In den letzten Wochen nun funkte die Band erste Signale aus dem neuen Werk – eben jene Tracks, die den Leserbriefschreiber zu seiner Beatles-Analogie inspirierten. Wie recht er haben könnte, lässt das Cover des Albums erahnen: Auf monochrom cremefarbenen Grund stehen allein die Worte „Suck It And See“ – was auf Deutsch etwa „erst mal abwarten“ bedeutet. Den Namen der Band findet man auf der Rückseite der Hülle. Es ist also nicht das Weiße, sondern das Creme-Album der Arctic Monkeys.

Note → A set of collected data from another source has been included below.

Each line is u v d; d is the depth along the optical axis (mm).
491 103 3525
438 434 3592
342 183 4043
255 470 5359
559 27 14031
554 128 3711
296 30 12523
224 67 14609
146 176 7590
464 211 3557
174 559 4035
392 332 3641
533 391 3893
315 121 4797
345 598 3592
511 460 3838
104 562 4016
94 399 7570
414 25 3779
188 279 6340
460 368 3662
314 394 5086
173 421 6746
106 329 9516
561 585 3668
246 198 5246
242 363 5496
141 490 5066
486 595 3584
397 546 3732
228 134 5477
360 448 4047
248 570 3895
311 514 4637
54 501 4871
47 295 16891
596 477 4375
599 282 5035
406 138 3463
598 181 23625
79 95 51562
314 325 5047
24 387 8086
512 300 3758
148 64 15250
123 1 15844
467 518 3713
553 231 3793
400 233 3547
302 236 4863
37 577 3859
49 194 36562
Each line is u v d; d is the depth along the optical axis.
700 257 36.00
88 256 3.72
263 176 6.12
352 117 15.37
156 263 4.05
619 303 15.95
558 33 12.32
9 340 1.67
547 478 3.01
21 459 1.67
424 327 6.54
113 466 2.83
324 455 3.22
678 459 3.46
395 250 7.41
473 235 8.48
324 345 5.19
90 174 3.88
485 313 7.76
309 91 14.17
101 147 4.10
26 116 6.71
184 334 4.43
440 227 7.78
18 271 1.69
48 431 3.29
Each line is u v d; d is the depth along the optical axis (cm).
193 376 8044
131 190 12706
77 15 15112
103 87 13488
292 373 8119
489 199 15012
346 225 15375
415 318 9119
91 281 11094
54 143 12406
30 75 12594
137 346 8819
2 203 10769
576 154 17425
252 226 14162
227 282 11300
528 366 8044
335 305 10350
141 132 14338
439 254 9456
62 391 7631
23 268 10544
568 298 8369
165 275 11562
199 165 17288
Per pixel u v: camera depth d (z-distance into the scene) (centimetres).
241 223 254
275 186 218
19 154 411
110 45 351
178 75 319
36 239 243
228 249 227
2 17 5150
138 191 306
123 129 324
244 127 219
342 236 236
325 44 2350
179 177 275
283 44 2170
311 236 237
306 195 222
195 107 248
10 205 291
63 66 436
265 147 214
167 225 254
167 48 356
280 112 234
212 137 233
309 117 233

Keine Doppel-LP, aber – wie das Großwerk der Meister – eine vor Ideen strotzende Song-Sammlung, die den Autor und Sänger Alex Turner von einer neuen Seite zeigt.

Die Stimme liegt tiefer, klingt wärmer. Er singt vielmehr, als dass er, wie einst, die Texte herausbellt. Das komme daher, sagt Turner, dass er nun viel zu Hause komponiere und dabei leise vor sich hinsumme. Im Studio müssten die Songs dann in andere Tonarten transponiert werden, weil er laut singend gar nicht so tief käme. Reportagen aus dem Pub- und Clubleben gibt es nicht mehr – die Musiker sind zwar noch jung, aber eben auch erwachsener geworden.

Der Kitchen-Sink-Realismus von einst ist weitgehend romantischen Liebesgedichten und Nonsens-Wortspielereien gewichen, die den britischen „Observer“ an den brillanten Blödsinn des John Lennon erinnerten, etwa wenn Turner in „Library Pictures“ singt: „Give me an eenie meenie mo/And an ip, dip, dogshit, rock ’n’ roll“. Die Musik zu Turners Gedichten ruft das ganze Indierockrepertoire der vergangenen 15 Jahre ab: perlende Post- Rock-Gitarrenarpeggios („She’s Thunderstorms“), klagenden Balladen wie von Oasis („Black Treacle“), neo-psychedelisches Flirren („All My Own Stunts“), Hymnen für den Glastonbury-Auftritt („The Hellcat Spangled Shalalala)“ und einmal noch den hysterischen Galopp der frühen Tage („Library Pictures“).

Im Interview mit dem „Observer“ hat Alex Turner gesagt, er habe gelernt, dass Komponieren ein Handwerk sei und er deshalb keine Angst mehr davor habe, ihm könne eines Tages nichts mehr einfallen. „Suck It And See“ ist inspiriertes großes Handwerk.

„Suck It And See“ von Arctic Monkeys erscheint bei Domino Records.